# For the Love of Flower Head



## randy (Jan 29, 2012)

CRS Flower head, also known as SSS+ or K14, is my favourite type of CRS. It's not the most highly valued characteristics in Asia but I just love the way they look. I'm sharing with you my flower head tank, hope you like it too.

All pictures taken with a 3 years old phone, most are over saturated. A few do show the details. Until I get more equipment to take proper pictures, these will have to do.

First, a close up, what a flower head is about. I haven't found a good description, my take is the head gear of the shrimp doesn't have a roundish edge (someone with better English please help), and almost they are all SSS type as I have not seen one that's not. See this one for example.




This one is debatable, but close enough. With that dot, some people also call this type small mosura.


This one was caught molting. 


The one in front shows better flower head than the small mosura in the back.


A cute little one with good white leg coverage.



Good flower pattern but body white can be improved.


Another one, hope I can get the body white to acceptable level in another year or so.


Pretty flower.


You can see the relative size of some of these shrimps.


Group shots.

* Available data:
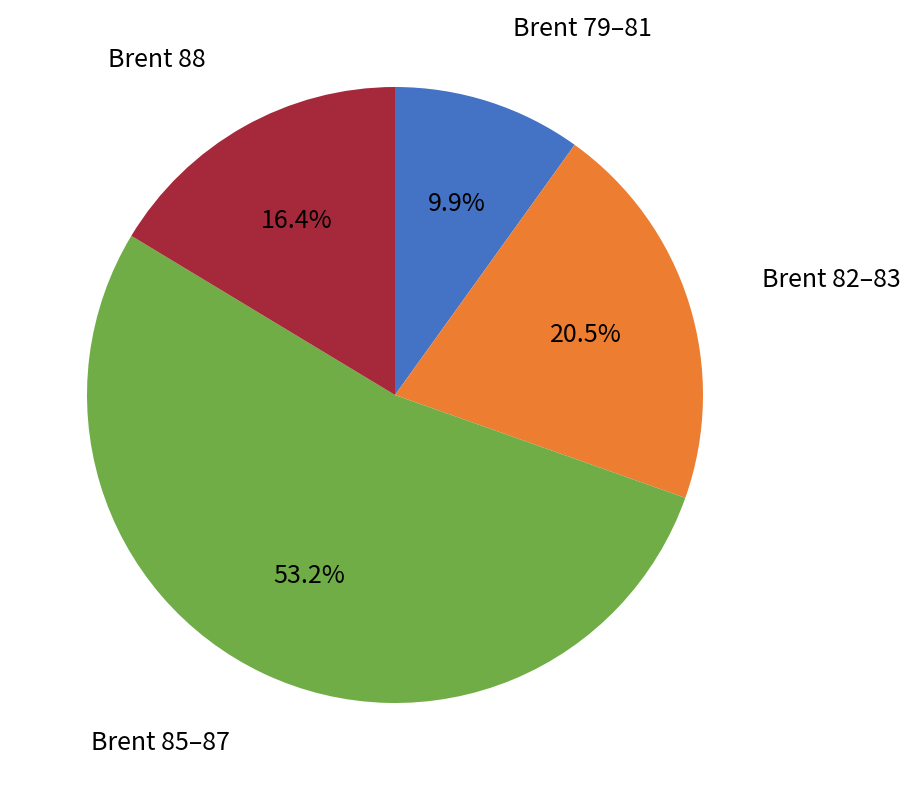

Do Brent 88 and Brent 85–87 together represent more than half of the pie?

Yes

* About this task:
Could you reproduce the full forum post about flower head shrimp from above, word for word?

* Result:
# For the Love of Flower Head



## randy (Jan 29, 2012)

CRS Flower head, also known as SSS+ or K14, is my favourite type of CRS. It's not the most highly valued characteristics in Asia but I just love the way they look. I'm sharing with you my flower head tank, hope you like it too.

All pictures taken with a 3 years old phone, most are over saturated. A few do show the details. Until I get more equipment to take proper pictures, these will have to do.

First, a close up, what a flower head is about. I haven't found a good description, my take is the head gear of the shrimp doesn't have a roundish edge (someone with better English please help), and almost they are all SSS type as I have not seen one that's not. See this one for example.




This one is debatable, but close enough. With that dot, some people also call this type small mosura.


This one was caught molting. 


The one in front shows better flower head than the small mosura in the back.


A cute little one with good white leg coverage.



Good flower pattern but body white can be improved.


Another one, hope I can get the body white to acceptable level in another year or so.


Pretty flower.


You can see the relative size of some of these shrimps.


Group shots.